Se está corriendo la especie de que el silencio del gobierno sobre el reconocimiento de Edmundo González como ganador de las elecciones en Venezuela se debe a que están trabajando en la sombra para conseguir una “transición democrática” en aquel país.
La palabra transición significa, según la RAE, “acción y efecto de pasar de un modo de ser o estar a otro distinto”, pero estamos en España y, para nosotros, esta palabra tiene un sentido político muy especial y totalmente diferente a lo que pueda ocurrir en Venezuela.

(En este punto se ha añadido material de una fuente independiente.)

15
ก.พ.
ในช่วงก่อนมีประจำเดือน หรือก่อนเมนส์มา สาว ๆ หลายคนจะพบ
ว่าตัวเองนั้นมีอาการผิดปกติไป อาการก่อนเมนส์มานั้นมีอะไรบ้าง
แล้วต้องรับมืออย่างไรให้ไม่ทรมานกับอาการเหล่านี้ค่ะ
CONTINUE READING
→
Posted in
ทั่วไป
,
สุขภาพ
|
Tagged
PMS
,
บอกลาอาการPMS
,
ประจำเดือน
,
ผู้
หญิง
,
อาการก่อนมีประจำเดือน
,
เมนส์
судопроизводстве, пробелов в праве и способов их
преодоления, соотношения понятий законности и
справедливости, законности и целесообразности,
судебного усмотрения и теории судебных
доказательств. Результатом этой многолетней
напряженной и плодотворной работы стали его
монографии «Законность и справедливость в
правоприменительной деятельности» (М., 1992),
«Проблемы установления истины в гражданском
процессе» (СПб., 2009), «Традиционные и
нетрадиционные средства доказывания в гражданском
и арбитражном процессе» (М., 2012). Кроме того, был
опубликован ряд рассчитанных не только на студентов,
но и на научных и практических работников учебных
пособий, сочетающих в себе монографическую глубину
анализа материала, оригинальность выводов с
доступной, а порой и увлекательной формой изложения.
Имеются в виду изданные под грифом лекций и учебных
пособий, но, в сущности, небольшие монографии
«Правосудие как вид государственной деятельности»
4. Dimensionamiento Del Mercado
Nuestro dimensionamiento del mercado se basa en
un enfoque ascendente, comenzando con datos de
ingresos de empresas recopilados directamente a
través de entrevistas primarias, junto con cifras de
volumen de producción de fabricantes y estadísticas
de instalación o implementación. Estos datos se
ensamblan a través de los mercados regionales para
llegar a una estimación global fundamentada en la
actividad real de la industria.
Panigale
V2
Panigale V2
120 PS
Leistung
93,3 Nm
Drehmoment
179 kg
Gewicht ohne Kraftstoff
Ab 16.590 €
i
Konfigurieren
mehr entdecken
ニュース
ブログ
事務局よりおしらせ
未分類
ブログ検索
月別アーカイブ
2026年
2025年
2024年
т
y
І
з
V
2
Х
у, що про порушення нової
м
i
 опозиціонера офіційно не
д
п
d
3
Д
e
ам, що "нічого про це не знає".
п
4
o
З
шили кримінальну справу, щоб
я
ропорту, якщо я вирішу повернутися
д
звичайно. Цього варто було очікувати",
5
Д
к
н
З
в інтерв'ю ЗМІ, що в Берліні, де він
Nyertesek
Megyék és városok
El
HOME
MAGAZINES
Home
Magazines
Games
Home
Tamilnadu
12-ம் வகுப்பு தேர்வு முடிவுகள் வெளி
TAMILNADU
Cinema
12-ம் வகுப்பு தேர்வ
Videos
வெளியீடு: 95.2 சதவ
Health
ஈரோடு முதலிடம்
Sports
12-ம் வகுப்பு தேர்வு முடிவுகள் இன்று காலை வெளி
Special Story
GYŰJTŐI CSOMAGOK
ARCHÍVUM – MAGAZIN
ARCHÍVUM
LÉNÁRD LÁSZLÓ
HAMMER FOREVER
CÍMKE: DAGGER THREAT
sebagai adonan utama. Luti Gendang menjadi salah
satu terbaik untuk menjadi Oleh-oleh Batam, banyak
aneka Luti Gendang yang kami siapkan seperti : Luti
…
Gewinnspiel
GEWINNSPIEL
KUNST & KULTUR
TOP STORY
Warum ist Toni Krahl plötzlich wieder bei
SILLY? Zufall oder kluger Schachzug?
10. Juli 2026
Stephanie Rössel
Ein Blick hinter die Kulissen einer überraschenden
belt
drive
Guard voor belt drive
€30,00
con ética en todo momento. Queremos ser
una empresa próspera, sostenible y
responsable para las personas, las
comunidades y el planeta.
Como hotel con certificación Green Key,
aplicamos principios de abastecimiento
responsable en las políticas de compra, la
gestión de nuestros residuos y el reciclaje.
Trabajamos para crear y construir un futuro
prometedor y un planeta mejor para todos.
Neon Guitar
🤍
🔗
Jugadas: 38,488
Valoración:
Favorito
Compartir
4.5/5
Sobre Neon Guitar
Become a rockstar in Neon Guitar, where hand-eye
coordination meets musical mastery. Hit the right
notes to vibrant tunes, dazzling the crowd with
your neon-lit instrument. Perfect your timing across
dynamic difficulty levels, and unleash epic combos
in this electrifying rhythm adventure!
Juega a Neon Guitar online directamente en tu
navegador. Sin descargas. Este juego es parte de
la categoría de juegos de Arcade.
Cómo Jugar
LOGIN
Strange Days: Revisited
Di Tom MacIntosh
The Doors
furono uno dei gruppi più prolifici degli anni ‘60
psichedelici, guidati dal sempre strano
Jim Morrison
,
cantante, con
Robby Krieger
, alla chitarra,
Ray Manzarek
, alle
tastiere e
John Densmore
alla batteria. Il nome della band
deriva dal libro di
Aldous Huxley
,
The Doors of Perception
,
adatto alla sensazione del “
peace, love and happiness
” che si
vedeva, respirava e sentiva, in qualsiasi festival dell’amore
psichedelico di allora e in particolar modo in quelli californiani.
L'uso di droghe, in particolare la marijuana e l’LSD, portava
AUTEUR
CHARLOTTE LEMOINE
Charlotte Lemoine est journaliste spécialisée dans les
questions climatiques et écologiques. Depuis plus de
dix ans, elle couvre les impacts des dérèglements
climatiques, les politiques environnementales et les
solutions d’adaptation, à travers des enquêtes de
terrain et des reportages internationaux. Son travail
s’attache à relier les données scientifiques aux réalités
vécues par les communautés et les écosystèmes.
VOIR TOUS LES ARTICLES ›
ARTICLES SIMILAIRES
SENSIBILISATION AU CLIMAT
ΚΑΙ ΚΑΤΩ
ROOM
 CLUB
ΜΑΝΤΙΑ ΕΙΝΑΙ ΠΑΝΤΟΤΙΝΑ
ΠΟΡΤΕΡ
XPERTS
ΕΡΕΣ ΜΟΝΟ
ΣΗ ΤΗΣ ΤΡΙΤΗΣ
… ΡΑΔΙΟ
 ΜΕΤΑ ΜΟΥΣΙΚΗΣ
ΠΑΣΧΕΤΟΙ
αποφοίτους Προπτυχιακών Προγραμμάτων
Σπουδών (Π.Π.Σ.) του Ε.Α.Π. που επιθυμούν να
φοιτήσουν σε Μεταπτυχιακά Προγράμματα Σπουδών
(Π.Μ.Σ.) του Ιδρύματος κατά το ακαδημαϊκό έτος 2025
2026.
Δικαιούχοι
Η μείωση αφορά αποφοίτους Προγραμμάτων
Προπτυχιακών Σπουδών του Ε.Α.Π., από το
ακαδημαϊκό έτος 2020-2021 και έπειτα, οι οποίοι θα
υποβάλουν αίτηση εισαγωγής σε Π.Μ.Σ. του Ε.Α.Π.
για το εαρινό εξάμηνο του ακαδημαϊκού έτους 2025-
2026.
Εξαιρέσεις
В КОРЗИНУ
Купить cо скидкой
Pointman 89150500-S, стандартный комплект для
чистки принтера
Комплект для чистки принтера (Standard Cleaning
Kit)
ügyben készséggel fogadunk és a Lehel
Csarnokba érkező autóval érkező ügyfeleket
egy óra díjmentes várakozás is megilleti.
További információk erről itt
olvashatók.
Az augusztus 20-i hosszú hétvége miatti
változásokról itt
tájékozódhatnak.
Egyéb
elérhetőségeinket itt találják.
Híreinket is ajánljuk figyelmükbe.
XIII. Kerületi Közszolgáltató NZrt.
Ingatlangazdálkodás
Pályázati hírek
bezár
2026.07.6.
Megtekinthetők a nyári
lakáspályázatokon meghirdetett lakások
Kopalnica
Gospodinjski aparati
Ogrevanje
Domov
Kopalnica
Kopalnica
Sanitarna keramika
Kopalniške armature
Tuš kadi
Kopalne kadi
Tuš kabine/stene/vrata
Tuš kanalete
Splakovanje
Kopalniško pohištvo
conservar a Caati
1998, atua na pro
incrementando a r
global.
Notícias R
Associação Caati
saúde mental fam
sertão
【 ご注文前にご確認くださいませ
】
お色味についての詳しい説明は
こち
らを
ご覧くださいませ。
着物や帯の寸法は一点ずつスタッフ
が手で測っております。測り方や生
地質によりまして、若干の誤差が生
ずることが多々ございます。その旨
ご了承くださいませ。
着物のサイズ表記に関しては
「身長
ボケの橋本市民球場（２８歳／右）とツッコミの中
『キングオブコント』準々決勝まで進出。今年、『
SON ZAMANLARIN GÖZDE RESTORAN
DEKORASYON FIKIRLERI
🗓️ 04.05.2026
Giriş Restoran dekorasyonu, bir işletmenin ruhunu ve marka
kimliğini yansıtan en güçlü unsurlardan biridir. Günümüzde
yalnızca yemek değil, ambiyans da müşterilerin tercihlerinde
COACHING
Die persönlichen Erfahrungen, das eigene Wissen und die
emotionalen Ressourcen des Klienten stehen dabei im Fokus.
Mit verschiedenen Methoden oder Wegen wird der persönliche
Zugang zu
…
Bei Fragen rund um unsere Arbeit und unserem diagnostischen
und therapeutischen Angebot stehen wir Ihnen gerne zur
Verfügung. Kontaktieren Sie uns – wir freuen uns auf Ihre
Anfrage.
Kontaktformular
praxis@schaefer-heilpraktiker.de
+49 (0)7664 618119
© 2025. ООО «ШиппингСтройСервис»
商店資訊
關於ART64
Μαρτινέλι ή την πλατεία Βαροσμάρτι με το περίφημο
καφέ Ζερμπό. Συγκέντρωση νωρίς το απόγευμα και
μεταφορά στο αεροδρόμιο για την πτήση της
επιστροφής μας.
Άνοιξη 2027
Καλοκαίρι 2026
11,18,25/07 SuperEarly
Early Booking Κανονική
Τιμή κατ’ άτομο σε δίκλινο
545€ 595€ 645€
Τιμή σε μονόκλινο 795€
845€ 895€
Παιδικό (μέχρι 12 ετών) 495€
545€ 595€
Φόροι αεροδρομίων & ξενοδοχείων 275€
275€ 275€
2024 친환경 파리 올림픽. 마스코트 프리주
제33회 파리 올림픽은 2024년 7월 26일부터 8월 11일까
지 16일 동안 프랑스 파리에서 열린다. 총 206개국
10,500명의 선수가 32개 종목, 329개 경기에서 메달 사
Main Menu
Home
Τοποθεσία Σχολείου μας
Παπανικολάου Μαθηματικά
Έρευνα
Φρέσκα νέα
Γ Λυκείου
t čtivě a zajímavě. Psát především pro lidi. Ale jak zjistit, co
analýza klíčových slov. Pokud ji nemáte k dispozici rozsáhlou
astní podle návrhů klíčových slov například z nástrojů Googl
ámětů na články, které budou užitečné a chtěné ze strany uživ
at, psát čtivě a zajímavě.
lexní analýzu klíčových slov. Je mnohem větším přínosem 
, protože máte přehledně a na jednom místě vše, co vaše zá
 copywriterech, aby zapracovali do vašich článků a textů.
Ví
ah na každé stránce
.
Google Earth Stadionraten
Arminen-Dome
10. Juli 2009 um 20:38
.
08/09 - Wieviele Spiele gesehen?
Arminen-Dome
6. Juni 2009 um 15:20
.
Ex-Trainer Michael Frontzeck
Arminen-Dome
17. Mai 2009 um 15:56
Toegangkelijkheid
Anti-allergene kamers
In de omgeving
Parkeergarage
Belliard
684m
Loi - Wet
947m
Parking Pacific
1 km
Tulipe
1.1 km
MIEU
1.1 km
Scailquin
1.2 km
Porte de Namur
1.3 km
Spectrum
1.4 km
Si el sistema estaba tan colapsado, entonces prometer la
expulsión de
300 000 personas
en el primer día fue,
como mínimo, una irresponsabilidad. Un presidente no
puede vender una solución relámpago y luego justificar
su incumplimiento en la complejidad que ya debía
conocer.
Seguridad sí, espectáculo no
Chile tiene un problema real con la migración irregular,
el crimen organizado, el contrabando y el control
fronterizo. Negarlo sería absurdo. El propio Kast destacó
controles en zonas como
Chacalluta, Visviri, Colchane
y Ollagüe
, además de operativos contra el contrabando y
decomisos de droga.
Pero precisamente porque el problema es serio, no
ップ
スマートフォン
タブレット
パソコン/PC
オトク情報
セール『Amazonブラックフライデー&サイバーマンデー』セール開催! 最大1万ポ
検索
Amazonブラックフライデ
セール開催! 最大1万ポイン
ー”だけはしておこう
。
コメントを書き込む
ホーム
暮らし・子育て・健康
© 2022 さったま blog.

Porque, de entrada, en España el dictador murió en la cama derrotado por la vejez y porque la transición a un estado democrático se gestó durante muchos años antes por un grupo de estrategas, entre los que estaban los custodios del entonces príncipe, el propio príncipe cuando tuvo edad para hacerlo, una parte de la cúpula de la iglesia, otra de los mandos militares y un grupo importante de notables de la vida civil.
Equipo que diseñó y controló una estrategia para que la transición se realizara sin enfrentamientos sociales, porque en España seguía existiendo un núcleo muy importante de poderosos de la extrema derecha, eso sí que era extrema derecha, y era fundamental que las calles se tomaran con ilusión y no con armas.
Y fue muy complicado, mucho, pero funcionó.
Y lo que aquí se pretende, supongo, es un apaño vergonzoso por el que Maduro y toda la cúpula del poder en Venezuela, tiranos enriquecidos a costa del tráfico de cocaína y de robar al pueblo, puedan salir del país con todas sus riquezas y con total impunidad.
Y a eso le llamarán transición. Y proclamarán el gran trabajo de Zapatero y de todos los impresentables de la extrema izquierda, también de nuestro gran líder, el presidente Sánchez, los que han estado años y años beneficiando y beneficiándose de la dictadura venezolana y aplaudiendo enfáticamente todo lo malo que ha hecho el tal Maduro, no más lejos que en las últimas elecciones generales.
Es cierto que será bueno para las víctimas que desaparezcan los verdugos, pero no lo es menos que estos verdugos han sido engordados y protegidos por los que ahora pretenden figurar como salvadores del pueblo venezolano.
Solo que el pueblo venezolano no consentirá semejante maniobra propagandista, ni los muchos que han sufrido las fechorías de su gobierno, ni los menos que se han beneficiado de ellas.
El gran Zapatero, el que fabricó la leyenda de ser el que derrotó a ETA porque estaba en el gobierno el día que dejaron las armas después de tantos años de enterrar a inocentes, de sufrir el acoso de las fuerzas armadas, de quedarse sin posibilidades de continuar la lucha armada y de sentir en la nuca el rechazo de la sociedad.
El gran mentiroso que podría haber facilitado el final del chavismo muchos años antes y que ha intentado hasta última hora que países de la OEA, en la que actúa como representante de España, reconocieran a Maduro pese a ser consciente del gran fraude del día de las elecciones.
En Valencia, a 13 de septiembre de 2024, día universal de la democracia, tan amenazada por dictadores de todo el mundo y por sus cómplices, algunos de ellos disfrazados de personas de bien, de trabajadores para la paz.